Falta de pruebas en la defensa presidencial

En noviembre de 2025, durante una acción popular tramitada ante la Sección Primera, con ponencia del magistrado Luis Manuel Lasso Lozano, el Gobierno tuvo la oportunidad de demostrar, con pruebas, que las advertencias del presidente contaban con sustento técnico.

Sin embargo, la defensa, presentada por Milton Alexander Dionisio Aguirre, asesor jurídico de la Presidencia, mediante el oficio OFI25-00221256, dejó claro que lo expresado por el mandatario no constituía información objetiva, sino opiniones.

Según el escrito, las afirmaciones sobre el software, los kits electorales, los contratos y las empresas proveedoras no contaban con respaldo de auditorías, peritajes ni investigaciones oficiales, y cuando el demandante solicitó dichas pruebas, estas no aparecieron.

Ese proceso contó con la participación de un grupo de abogados expertos en litigio estratégico, con el acompañamiento de la Fundación DILO. Durante el último año del mandato de Petro, esta red ha activado controles judiciales sobre varias iniciativas públicas, especialmente en áreas sensibles como transparencia y confianza institucional.

Doble discurso entre tribunales y opinión pública

El objetivo de estas acciones ha sido claro: trasladar ante los jueces lo que se dice en la plaza pública y obligar a que se pruebe.

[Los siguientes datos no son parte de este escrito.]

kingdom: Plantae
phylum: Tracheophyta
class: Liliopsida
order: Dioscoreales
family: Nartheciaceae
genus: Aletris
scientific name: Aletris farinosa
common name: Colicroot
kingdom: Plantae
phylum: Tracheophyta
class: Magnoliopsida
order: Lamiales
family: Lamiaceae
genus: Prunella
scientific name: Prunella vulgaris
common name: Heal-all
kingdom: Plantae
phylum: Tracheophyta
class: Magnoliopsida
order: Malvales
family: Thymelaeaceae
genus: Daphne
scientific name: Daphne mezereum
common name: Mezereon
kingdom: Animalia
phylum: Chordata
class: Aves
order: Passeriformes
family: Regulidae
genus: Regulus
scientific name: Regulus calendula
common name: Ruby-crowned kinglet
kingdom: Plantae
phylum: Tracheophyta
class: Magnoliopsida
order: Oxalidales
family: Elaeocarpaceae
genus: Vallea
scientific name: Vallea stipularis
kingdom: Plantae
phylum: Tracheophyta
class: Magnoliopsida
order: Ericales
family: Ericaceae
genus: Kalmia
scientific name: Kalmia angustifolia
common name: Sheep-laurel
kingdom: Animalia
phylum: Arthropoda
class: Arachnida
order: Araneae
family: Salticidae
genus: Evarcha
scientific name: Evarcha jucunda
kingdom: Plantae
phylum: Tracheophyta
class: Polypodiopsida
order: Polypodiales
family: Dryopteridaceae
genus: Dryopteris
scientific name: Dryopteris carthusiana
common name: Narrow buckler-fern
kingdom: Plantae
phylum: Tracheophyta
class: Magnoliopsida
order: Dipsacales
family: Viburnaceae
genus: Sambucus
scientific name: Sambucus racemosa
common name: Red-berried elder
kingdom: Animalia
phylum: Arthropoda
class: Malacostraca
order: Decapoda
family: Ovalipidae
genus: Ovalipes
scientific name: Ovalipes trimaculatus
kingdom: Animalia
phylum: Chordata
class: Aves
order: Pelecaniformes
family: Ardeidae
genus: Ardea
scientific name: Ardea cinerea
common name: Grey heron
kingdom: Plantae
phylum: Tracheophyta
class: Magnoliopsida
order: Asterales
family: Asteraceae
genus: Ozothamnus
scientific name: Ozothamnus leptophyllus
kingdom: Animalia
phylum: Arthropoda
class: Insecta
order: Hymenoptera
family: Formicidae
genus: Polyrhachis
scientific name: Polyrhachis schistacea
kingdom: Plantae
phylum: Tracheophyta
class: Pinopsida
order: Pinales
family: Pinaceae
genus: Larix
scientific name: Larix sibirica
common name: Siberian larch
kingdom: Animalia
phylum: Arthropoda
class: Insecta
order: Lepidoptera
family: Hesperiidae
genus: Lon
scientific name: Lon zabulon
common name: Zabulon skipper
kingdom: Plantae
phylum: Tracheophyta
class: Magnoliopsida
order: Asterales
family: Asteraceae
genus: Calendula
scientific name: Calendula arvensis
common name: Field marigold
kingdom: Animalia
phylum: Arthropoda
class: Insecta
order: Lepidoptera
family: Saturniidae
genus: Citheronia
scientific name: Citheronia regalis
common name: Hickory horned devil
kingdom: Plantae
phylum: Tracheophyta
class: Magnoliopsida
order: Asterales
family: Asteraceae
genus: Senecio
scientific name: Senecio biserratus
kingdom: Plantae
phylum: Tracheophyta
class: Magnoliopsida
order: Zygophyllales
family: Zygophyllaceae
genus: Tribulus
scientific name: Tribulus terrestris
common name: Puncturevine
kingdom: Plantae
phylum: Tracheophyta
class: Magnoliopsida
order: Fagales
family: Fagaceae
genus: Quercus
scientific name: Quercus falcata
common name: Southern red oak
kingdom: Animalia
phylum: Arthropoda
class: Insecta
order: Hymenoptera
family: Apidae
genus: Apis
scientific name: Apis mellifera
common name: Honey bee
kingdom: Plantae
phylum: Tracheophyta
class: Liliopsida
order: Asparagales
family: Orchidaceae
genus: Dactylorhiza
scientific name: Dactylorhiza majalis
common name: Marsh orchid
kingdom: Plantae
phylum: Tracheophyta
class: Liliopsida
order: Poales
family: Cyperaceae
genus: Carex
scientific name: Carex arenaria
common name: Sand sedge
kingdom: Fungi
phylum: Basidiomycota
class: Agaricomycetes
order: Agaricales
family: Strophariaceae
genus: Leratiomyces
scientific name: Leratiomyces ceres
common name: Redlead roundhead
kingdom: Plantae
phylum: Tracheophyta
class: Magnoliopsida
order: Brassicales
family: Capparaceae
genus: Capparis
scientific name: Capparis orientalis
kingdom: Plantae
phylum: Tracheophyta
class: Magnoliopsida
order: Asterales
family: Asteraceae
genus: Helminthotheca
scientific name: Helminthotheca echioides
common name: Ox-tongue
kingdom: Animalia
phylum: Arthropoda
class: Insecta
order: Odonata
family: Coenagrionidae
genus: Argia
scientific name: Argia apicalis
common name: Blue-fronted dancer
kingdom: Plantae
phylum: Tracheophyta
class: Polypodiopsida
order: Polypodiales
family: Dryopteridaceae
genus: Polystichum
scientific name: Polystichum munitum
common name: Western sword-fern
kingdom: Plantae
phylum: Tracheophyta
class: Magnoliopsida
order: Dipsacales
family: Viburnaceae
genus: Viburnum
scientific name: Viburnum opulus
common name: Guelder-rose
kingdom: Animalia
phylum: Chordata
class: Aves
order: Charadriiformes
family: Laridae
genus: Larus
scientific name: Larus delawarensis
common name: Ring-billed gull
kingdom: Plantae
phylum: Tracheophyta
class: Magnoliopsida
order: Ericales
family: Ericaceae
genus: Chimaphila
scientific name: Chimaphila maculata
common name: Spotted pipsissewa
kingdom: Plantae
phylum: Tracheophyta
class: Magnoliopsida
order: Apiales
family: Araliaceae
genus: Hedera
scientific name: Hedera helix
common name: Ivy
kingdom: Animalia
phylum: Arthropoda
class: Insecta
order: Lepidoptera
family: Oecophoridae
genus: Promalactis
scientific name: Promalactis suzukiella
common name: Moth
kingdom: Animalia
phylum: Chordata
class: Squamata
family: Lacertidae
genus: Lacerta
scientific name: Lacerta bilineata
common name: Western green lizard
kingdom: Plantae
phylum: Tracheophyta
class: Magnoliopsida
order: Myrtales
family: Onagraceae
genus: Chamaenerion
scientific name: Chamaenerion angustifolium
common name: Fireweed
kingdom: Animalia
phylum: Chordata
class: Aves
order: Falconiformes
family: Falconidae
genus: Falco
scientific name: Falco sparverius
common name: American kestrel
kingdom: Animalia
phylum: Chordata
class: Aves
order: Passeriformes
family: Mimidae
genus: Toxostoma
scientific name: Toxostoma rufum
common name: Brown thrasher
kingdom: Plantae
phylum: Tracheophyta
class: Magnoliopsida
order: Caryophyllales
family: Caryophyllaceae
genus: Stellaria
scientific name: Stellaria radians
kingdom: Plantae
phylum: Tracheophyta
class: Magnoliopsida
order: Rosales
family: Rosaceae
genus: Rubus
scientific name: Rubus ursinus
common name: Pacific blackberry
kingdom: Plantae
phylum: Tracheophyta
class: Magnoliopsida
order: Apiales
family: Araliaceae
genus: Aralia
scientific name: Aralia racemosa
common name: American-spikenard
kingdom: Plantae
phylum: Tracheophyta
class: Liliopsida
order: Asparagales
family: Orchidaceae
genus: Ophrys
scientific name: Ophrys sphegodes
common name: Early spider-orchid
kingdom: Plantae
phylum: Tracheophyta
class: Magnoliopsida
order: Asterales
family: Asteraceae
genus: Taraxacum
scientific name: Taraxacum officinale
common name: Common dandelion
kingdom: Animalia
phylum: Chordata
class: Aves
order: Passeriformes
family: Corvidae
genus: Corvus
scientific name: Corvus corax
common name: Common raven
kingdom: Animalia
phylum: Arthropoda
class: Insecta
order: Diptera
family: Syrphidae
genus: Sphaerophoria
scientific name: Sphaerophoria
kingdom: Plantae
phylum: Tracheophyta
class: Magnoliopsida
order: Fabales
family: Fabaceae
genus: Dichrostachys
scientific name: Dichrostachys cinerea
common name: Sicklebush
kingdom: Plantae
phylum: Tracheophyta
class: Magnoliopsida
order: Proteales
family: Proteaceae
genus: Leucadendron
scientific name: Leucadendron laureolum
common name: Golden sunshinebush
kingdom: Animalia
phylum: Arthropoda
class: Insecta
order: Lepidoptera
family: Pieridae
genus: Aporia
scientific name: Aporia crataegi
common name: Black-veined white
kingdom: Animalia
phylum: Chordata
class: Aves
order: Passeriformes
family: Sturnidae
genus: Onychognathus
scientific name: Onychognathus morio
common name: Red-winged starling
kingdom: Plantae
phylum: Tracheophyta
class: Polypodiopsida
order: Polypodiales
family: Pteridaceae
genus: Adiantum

No obstante, en este caso no se presentaron pruebas.

Lo que llama la atención es el doble discurso. Ante los jueces, se defiende la libertad de expresión; ante la opinión pública, se alerta sobre un fraude electoral. Son dos relatos distintos para un mismo mensaje.

En el expediente, la Presidencia citó jurisprudencia que establece que, cuando un mandatario se expresa como opinador, no está obligado a demostrar nada. Sin embargo, cuando habla como autoridad, sí debe respaldar sus afirmaciones.

La pregunta, entonces, es inevitable: ¿en qué calidad se encuentra hablando hoy el presidente?

Cuando se siembra la duda sobre las elecciones, no se trata de acumular likes; se trata de proteger la estabilidad democrática.